• **TEXT PASSAGE**:

☆ ☆ ☆ ☆

I do feel that can only be reversed if we can look at this new mechanism, which we welcome. What the government's come up with is welcomed by industry pretty much unanimously, I feel. We, you know, both Craig, myself, and Jonathan have been interacting in different lines with government to make sure that our voice has been heard.
Thank you for that, Amjad. I think that's a really good summary of where we've been over the last few months and of course the last few years. Jonathan, if I may, I'll bring you in on. There are a few financially focused questions. The first one, just a point of clarification, Jonathan, from Charlie at Canaccord around the hedges and whether the hedges are for current year or the ones we've referenced from 1 April on a 12-month rolling basis. Actually, Jonathan, if I may, just wider to that, there's a few questions seeking some clarification around our thoughts on hedging, our hedging strategy, and obviously it's a very pertinent point. Rather than going through each question individually, maybe you could just reiterate your sort of key thoughts on our hedging strategy, please?
Yeah, absolutely. Yeah, so the table that's in the pack and that is in the results released today, that's our current hedging position. The position that I talked about, the 5.1 million barrels, those are all swaps, and the average price, the price that's quoted there is the average price $71.30. And in 2027 we have 3.5 million barrels. Those are also swaps at $64.40. I think that in terms of, you know, just sort of hedging strategy and the approach, I mean, the anchor point of any sort of hedging conversation in part is two things in my mind. Like, one is where did we allocate capital? You know, what were our oil price assumptions? And also, you know, what are our...
The lender's assumptions, and what's the lending market like? Now of course, one of the things that we're managing here is extreme levels of volatility in commodity price markets. You know, we entered this year assuming CapEx at $65 a barrel. Today we're sitting here, with, you know, oil prices certainly at about, I think, $100 a barrel when I came onto this call. You know, it's very difficult hour to hour to predict where that is gonna be. Of course we're not like speculators, and we're also not, you know, just hanging out to try and capture the highest price, you know, on the curve.
We're trying to deliver a balanced and risk-managed business where we can move forward delivering our capital programs, not completely extinguishing our exposure to the oil price, but having, you know, a balance between the protections that we can put in place through hedging, but also maintaining a degree of upside and leverage to the underlying commodity price.
I think that, you know, as we move through the course of this year, the other opportunity here, you know, our approach to that is that we maintain, you know, a block of hedges, which we, you know, roll forward as we move forward in our kind of planning cycle, as opposed to letting them kind of roll up the curve and become prompt. Now, where the current environment is different is that whereas we would usually maintain, you know, a fairly unleveraged sort of front end to our production profile, in terms of near term liftings, the fact that we're seeing so much volatility means that we can proactively move into the market.

☆ ☆ ☆ ☆

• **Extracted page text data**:
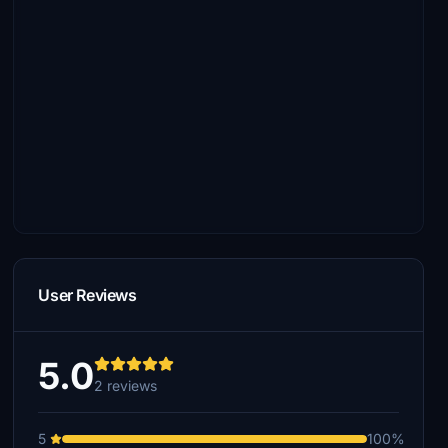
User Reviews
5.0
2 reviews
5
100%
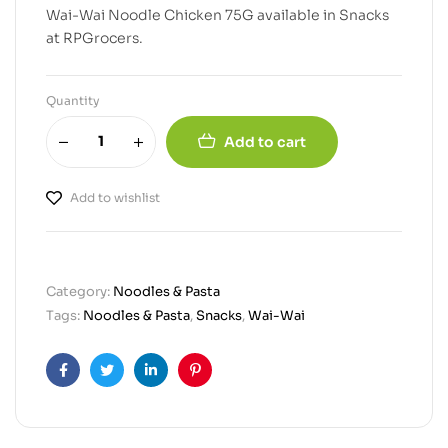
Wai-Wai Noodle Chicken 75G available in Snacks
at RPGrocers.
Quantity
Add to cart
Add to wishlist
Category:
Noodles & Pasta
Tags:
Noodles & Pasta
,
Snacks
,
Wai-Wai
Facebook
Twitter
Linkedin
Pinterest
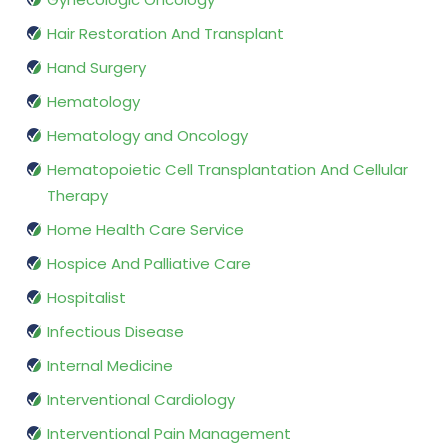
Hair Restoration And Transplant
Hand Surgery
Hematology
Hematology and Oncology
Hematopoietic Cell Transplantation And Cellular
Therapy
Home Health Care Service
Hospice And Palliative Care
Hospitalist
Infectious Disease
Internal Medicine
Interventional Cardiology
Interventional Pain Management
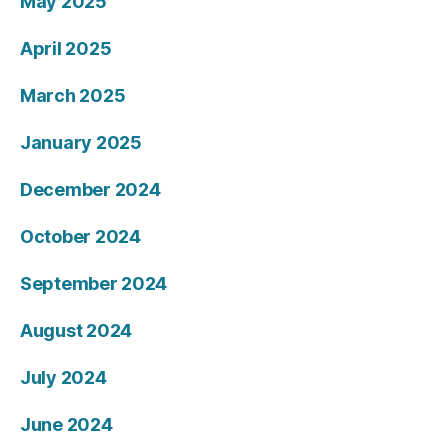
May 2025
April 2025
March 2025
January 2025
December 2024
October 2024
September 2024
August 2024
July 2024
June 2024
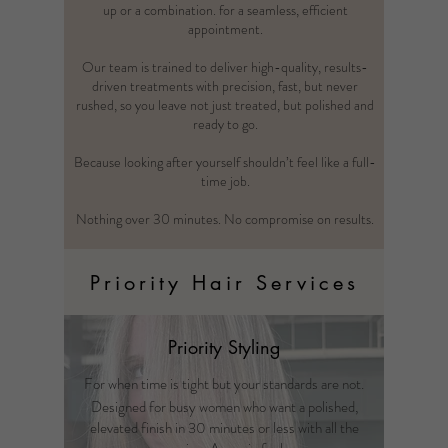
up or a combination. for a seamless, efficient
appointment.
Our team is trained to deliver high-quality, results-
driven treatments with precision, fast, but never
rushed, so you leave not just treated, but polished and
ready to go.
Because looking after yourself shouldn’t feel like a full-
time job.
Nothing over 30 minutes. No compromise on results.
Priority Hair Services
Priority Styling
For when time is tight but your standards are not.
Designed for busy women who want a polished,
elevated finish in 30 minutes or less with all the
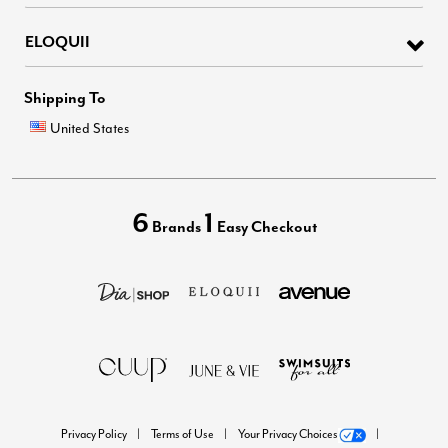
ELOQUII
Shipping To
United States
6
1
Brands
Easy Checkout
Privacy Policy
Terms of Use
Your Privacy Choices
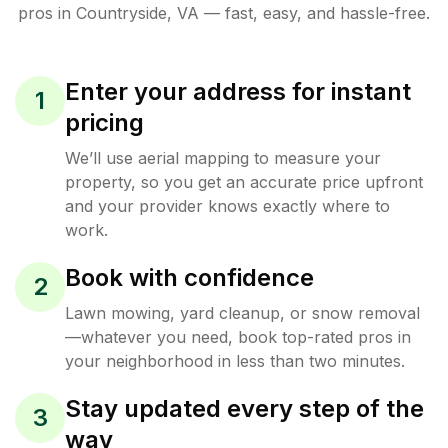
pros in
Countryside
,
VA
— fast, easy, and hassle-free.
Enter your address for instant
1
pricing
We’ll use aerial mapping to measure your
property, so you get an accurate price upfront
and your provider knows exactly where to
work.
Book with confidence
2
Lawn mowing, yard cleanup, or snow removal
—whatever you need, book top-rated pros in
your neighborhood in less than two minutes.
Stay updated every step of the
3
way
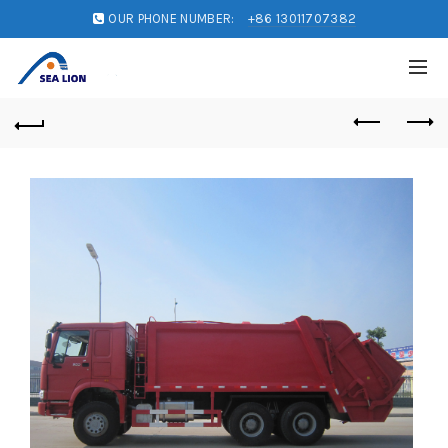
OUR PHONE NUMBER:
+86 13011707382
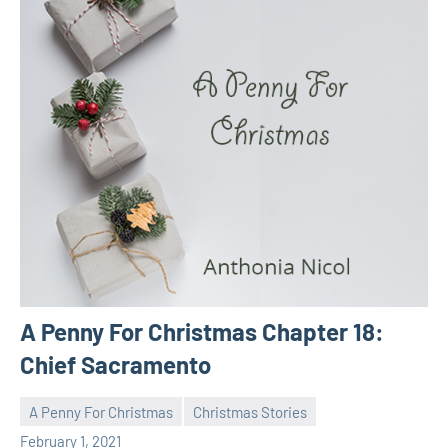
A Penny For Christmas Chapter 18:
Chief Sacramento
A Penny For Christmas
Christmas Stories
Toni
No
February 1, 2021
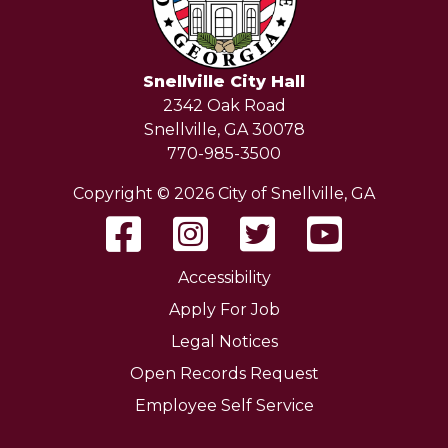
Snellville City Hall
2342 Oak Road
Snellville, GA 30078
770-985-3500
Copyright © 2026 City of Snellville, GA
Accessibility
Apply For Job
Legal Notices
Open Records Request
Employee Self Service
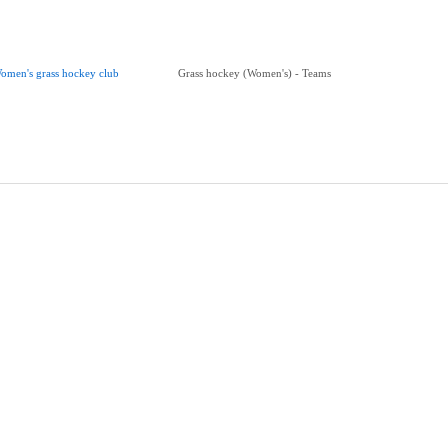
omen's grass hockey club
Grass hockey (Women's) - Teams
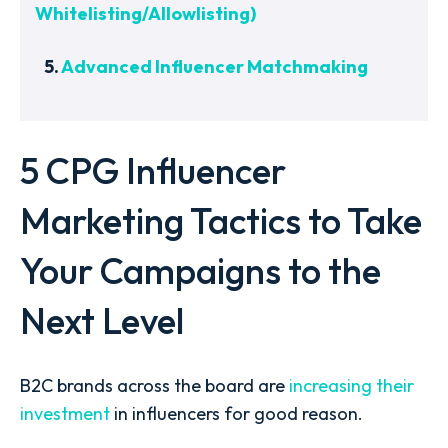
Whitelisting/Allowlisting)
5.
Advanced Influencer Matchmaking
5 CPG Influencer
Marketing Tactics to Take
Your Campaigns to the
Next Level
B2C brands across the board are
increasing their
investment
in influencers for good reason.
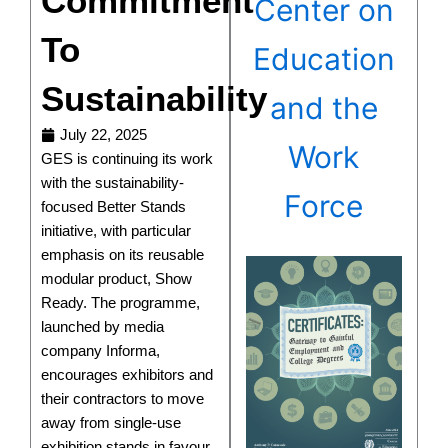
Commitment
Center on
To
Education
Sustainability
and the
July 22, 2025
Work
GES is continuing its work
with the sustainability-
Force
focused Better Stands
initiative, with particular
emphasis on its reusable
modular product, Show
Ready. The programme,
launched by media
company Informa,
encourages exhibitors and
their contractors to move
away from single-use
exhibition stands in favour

☆ ☆ ☆ ☆

• **REQUIRED WORK**: List every dollar figure mentioned in the call transcript, and note what each one refers to.

• **RESPONSE BOX**:
- $71.30: the average price of the 5.1 million barrels hedged through swaps
- $64.40: the price of the 3.5 million barrels of swaps in 2027
- $65 a barrel: the price assumed for CapEx at the start of the year
- $100 a barrel: the approximate oil price when the speaker joined the call